Nove organizações e associações portuguesas da área do digital contestaram em carta aberta o apoio do governo português ao projecto de Directiva europeia de copyright pelo «impacto irreparável» que «poderá ter nos direitos e liberdades fundamentais, na economia e no investimento».
A carta aberta, dirigida ao primeiro-ministro e aos ministros dos Negócios Estrangeiros, Economia, Cultura e Ciência, Tecnologia e Ensino Superior, destaca que o projecto pretende responsabilizar pelos conteúdos dos seus utilizadores as plataformas Internet, sejam de armazenamento, de comércio electrónico, redes sociais, plataformas de vídeo e outras, obrigando-as a monitorizar e filtrar esses conteúdos, para detectar e eliminar os que poderiam estar protegidos por direitos de autor.
As nove associações e outras organizações sublinham que essas medidas são impossíveis de implementar sem impor aos cidadãos uma excessiva restrição nos seus direitos fundamentais.
Acrescentam que essa obrigação está expressamente proibida pela Directiva europeia do comércio electrónico, «o marco regulatório que quebrou barreiras económicas, geográficas e sociais, globalizando a inovação e o acesso à informação e a serviços», através de plataformas que actuam como intermediários tecnológicos entre utilizadores que procuram conteúdos, produtos ou serviços e os utilizadores que os oferecem.
Os subscritores recordam que 83 organizações europeias enviaram anteriormente uma carta às autoridades da União Europeia sobre esta matéria.
Três associações - a Associação D3-Defesa dos Direitos Digitais, a Associação de Ensino Livre (AEL) e a Associação Nacional para o Software Livre (ANSOL) – produziram um documento conjunto em que destacam que «os filtros de censura prévia são apenas um dos vários pontos preocupantes da reforma europeia dos Direitos de Autor», de «enorme relevância para a vida dos cidadãos».
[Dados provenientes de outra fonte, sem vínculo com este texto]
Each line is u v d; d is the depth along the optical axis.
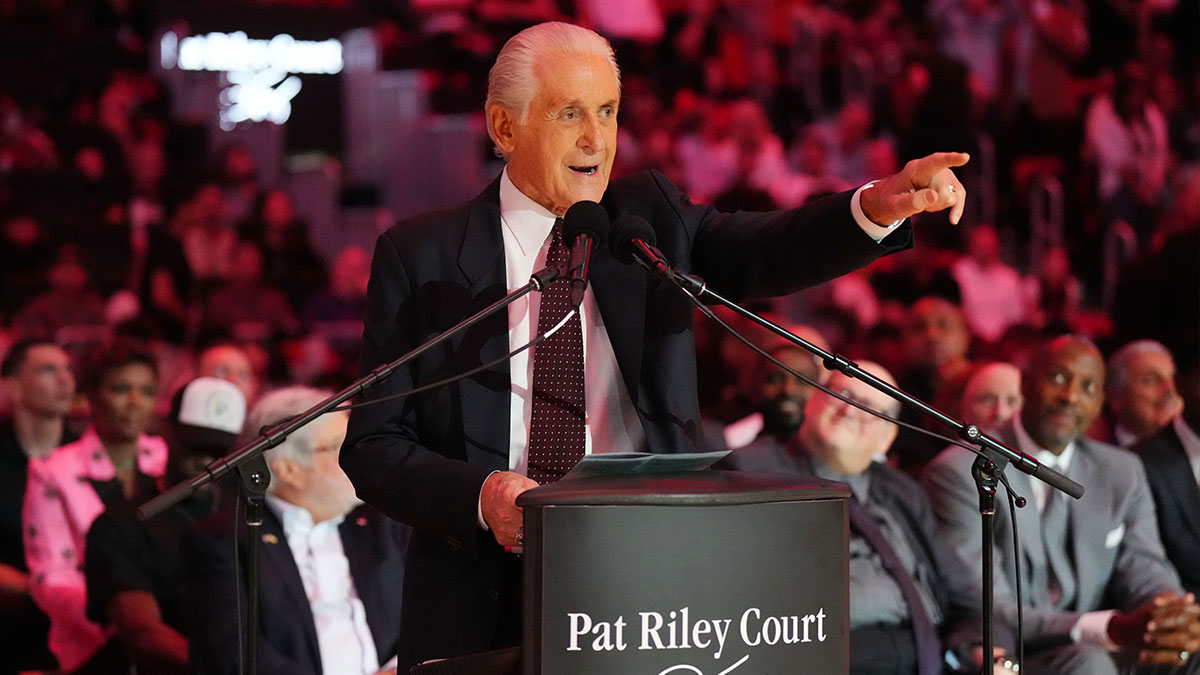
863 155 36.31
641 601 5.81
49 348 16.55
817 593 6.06
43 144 35.94
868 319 28.14
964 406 16.81
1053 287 31.52
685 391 7.70
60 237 33.62
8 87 37.88
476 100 42.81
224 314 30.39
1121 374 17.36
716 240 7.91
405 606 7.63
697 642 5.86
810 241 7.35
Adianta que outros pontos incluem uma «taxa do link» e outras licenças e taxas.
As três associações afirmam que isto surge numa altura em que se descobriu que a Comissão Europeia escondeu um estudo que mostra não haver evidências de que os downloads ilegais tenham impacto nas vendas de conteúdos, excepto para filmes lançados muito recentemente, sendo que em alguns casos, como os jogos de computador, o estudo revela que ajudam as vendas.
A D3, a AEL e a ANSOL destacam que qualquer filtro que proceda à verificação prévia de conteúdos gerados pelos utilizadores não é aceitável num Estado de direito, não respeita os direitos dos cidadãos e é um ataque à liberdade de expressão.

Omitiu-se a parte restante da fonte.